§ WHAT YOU ARE ASKED TO DO:
Please copy out the whole football business piece below, word for word.

Business of Football: Another Leicester loophole and is Wrexham's European dream over (for now)?

It could have been because it spanned a long weekend, or maybe it was the blur of Fantasy Football deadlines, but the period between Christmas and New Year’s Eve was particularly confusing this time around.

Psychiatrists call this temporal disintegration and it can happen to all of us, as the Premier League may be about to discover.

Do you remember last year’s thought experiment about what division Leicester City played in during the 2022-23 season? That was when they appeared to get relegated from the Premier League, only for it to emerge that they were actually operating in a twilight zone between the top flight and the Championship.

Leicester’s limbo-like existence was not confirmed until last September, when a panel ruled the Premier League could not sanction them for breaching its Profitability and Sustainability Rules (PSR) because they were no longer under its jurisdiction when the financial year ended. However, this did not mean Leicester were completely under the English Football League’s jurisdiction, as a different panel had already told the EFL it did not have the right to prosecute, either.

The Premier League’s case against Leicester hinged on the importance of words. If the rules say Leicester were no longer a Premier League club at the crucial moment, it does not matter if everyone knows what the rule-maker meant.

Now, having suffered an episode of temporal disintegration that embarrassing, you might think the Premier League would have a plan to keep better track of these things.

Well, we should find out early next week if Leicester are going to be charged with breaching PSR for the 2023-24 season, the campaign that saw them return to the Premier League at the earliest opportunity.


Leicester are battling adversity on and off the field (Jan Kruger/Getty Images)

§ INFORMATION PROVIDED:
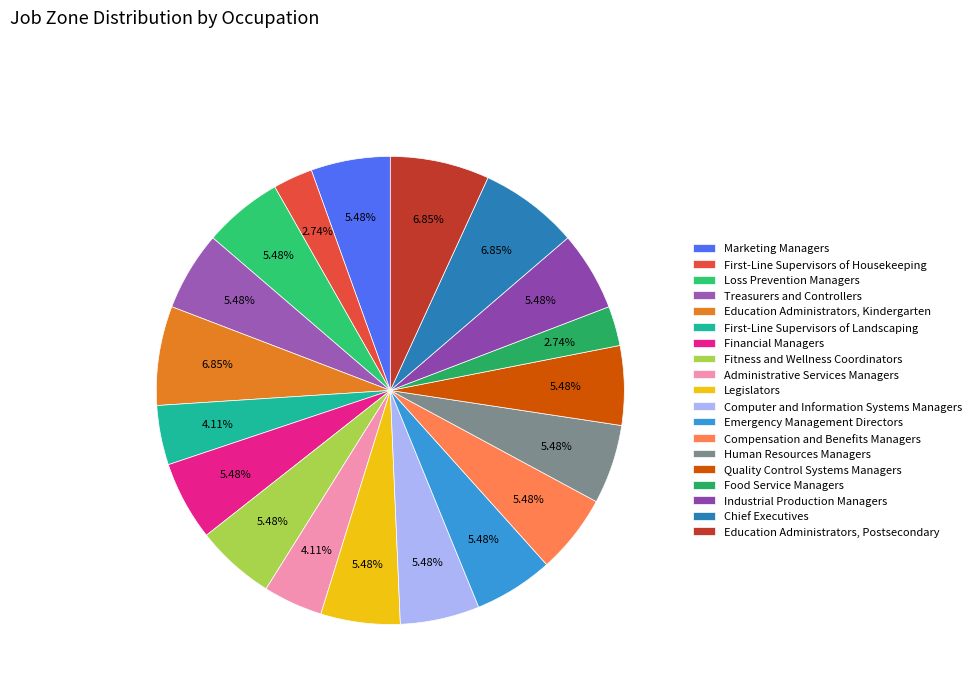

Which slice is the largest?

Education Administrators, Kindergarten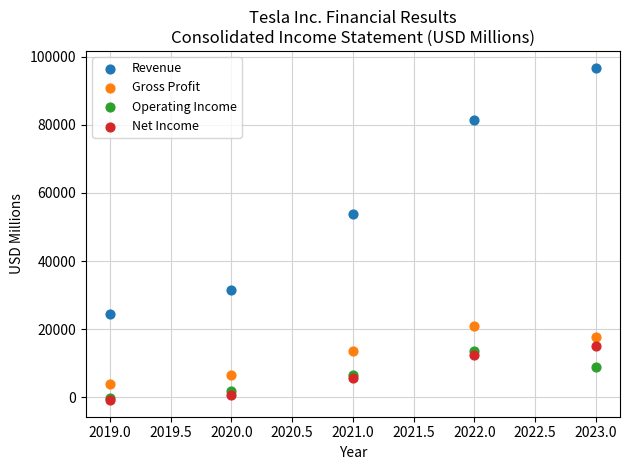

What are all the series names shown in the legend?

Revenue, Gross Profit, Operating Income, Net Income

§ OUTPUT FOR THIS EXERCISE:
Business of Football: Another Leicester loophole and is Wrexham's European dream over (for now)?

It could have been because it spanned a long weekend, or maybe it was the blur of Fantasy Football deadlines, but the period between Christmas and New Year’s Eve was particularly confusing this time around.

Psychiatrists call this temporal disintegration and it can happen to all of us, as the Premier League may be about to discover.

Do you remember last year’s thought experiment about what division Leicester City played in during the 2022-23 season? That was when they appeared to get relegated from the Premier League, only for it to emerge that they were actually operating in a twilight zone between the top flight and the Championship.

Leicester’s limbo-like existence was not confirmed until last September, when a panel ruled the Premier League could not sanction them for breaching its Profitability and Sustainability Rules (PSR) because they were no longer under its jurisdiction when the financial year ended. However, this did not mean Leicester were completely under the English Football League’s jurisdiction, as a different panel had already told the EFL it did not have the right to prosecute, either.

The Premier League’s case against Leicester hinged on the importance of words. If the rules say Leicester were no longer a Premier League club at the crucial moment, it does not matter if everyone knows what the rule-maker meant.

Now, having suffered an episode of temporal disintegration that embarrassing, you might think the Premier League would have a plan to keep better track of these things.

Well, we should find out early next week if Leicester are going to be charged with breaching PSR for the 2023-24 season, the campaign that saw them return to the Premier League at the earliest opportunity.


Leicester are battling adversity on and off the field (Jan Kruger/Getty Images)